Ange Mlinko wrote a bracingly stern review of Norton’s new edition of its anthology Postmodern American Poetry for the 15 April 2013 issue of The Nation. Ms Mlinko includes a promising bit from the introduction by the anthology’s editor, Paul Hoover: “Hoover is at pains to define [postmodernism] in terms made famous by the theorist Frederic Jameson: ‘It is safest to grasp the concept of the postmodern as an attempt to think about the present historically in an age that has forgotten how to think historically in the first place.'” What programmatic statement could set out a worthier goal for a collection of lyric poetry? History is an entire dimension of experience, and our age systematically obscures that dimension. We urgently need poetry that can pick us up, turn us around, and set us down with our eyes facing history.
Yet as Ms Mlinko tells it, this book loses sight of that or any other worthwhile goal. Most of it is given over to poems whose chief merit is that they bear some “marketable label” such as “Flarf, ‘Newlipo,’ and ‘Googlesculpting,'” “‘Conceptualist‘ and ‘postlanguage lyricist.'” The review closes with the last six lines of Gary Snyder’s “Axe Handles“; my favorite bit of the review is this half-paragraph in which Ms Mlinko brings her own axe down on Professor Hoover’s book:
The traditional anthologist gathers good poems according to his sensibility; the postmodern anthologist, eager to jettison sensibility, has only fashion and popularity to guide him. Poets become mere representatives of their niche, with no relation to their neighbors in the table of contents. Pity G.C. Waldrep, “affiliated with the Old Order River Brethren, a conservative Anabaptist group related to the Amish”*: he’s sandwiched between Vanessa Place, whose Dies: A Sentence is one unrelenting 130-page sentence (only five pages of which are on offer here), and Catherine Wagner, who offers the ditty beginning “Penis regis, penis immediate, penis/ tremendous, penis offend us; penis….” There is no transcendence in poetry anymore, according to Hoover. But I assure you, some Hells are real.
Ms Mlinko mentions some of Norton’s other anthologies, among them Bernard M. W. Knox’s Norton Book of Classical Literature. I used that one for years in one of my classes; Professor Knox was the perfect example of Ms Mlinko’s “traditional anthologist [who] gathers good poems according to his sensibility.” Professor Knox was perhaps the last major Classical scholar to practice “taste criticism” of ancient Greek and Latin literature. He was a throwback to the days when schoolboys started Latin at five and Greek at six, coming to university having read each of the canonical works of classical antiquity two or three times, so that by the time they emerged as university dons there was a non-trivial probability that they might have something of value to say about them. Professor Knox’s erudition, and the taste it underpinned, formed a monument on the order of a great public building. Reading his books is like visiting the Acropolis. Yet even his anthology was profoundly eccentric. The principle of selection seems to be an illustration of the roots of lyric in other genres of Greek literature and the influence of Greek lyric on Latin literature. Greek lyric poetry is not very much represented, however. So when I taught from it, I used to bring in translations of Greek lyric poems from outside the book and assign them in conjunction with the Greek selections to which they responded and the Latin selections which responded to them. The students were always quite interested to see the influence lyric had on Roman prose writers, especially on the way that an historian like Livy develops a focus on individuals. I really ought to write something about that someday.

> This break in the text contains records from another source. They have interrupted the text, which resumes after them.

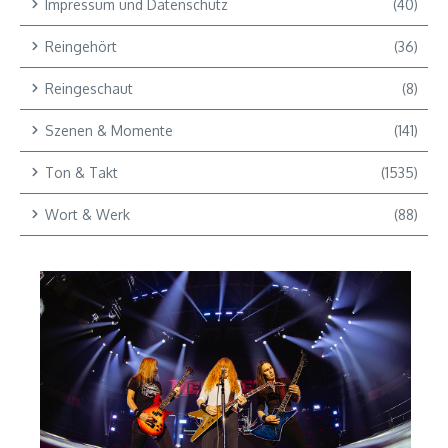
Impressum und Datenschutz
(40)
Reingehört
(36)
Reingeschaut
(8)
Szenen & Momente
(141)
Ton & Takt
(1535)
Wort & Werk
(88)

Anyway, Professor Knox had a great advantage over Professor Hoover. Ms Mlinko asks why any professor would assign a class a textbook like Postmodern American Poetry. Her answer: “Either because you and your friends are in it, or because it’s hip and so are you.” All of Professor Knox’s authors had been safely dead for many centuries before he assembled his book, freeing him from any temptation to give preferential treatment to authors who are in a position to place orders for large numbers of books.

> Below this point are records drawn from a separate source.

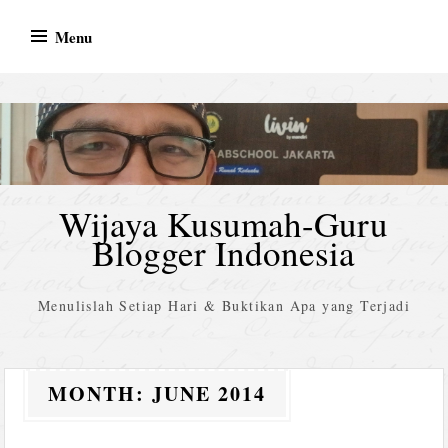
Skip
Menu
to
content
Wijaya Kusumah-Guru
Blogger Indonesia
Menulislah Setiap Hari & Buktikan Apa yang Terjadi
MONTH:
JUNE 2014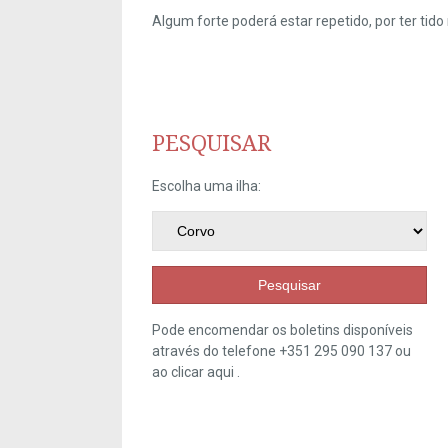
Algum forte poderá estar repetido, por ter ti
PESQUISAR
Escolha uma ilha:
Pesquisar
Pode encomendar os boletins disponíveis
através do telefone +351 295 090 137 ou
ao clicar
aqui
.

*Ms Mlinko’s description of George Calvin Waldrep as a poet who is “affiliated with the Old Order River Brethren, a conservative Anabaptist group related to the Amish” and who deserves our pity for his placement in this book may lead one to imagine a latter-day Whittier, who contrasted his rustic Quakerism with a bewildering urban sophistication, but that isn’t quite what Mr Waldrep is like. Here’s a set of five poems of his that appeared in Typo in 2004. I think they make it clear that he was aiming for just the spot in which Professor Hoover has placed him. On the other hand, his sequence “The Batteries” (published as a chapbook in 2006, then built into his 2007 book Disclamor and reviewed here) is sensational, and lives up to the programmatic statement “an attempt to think about the present historically in an age that has forgotten how to think historically in the first place.”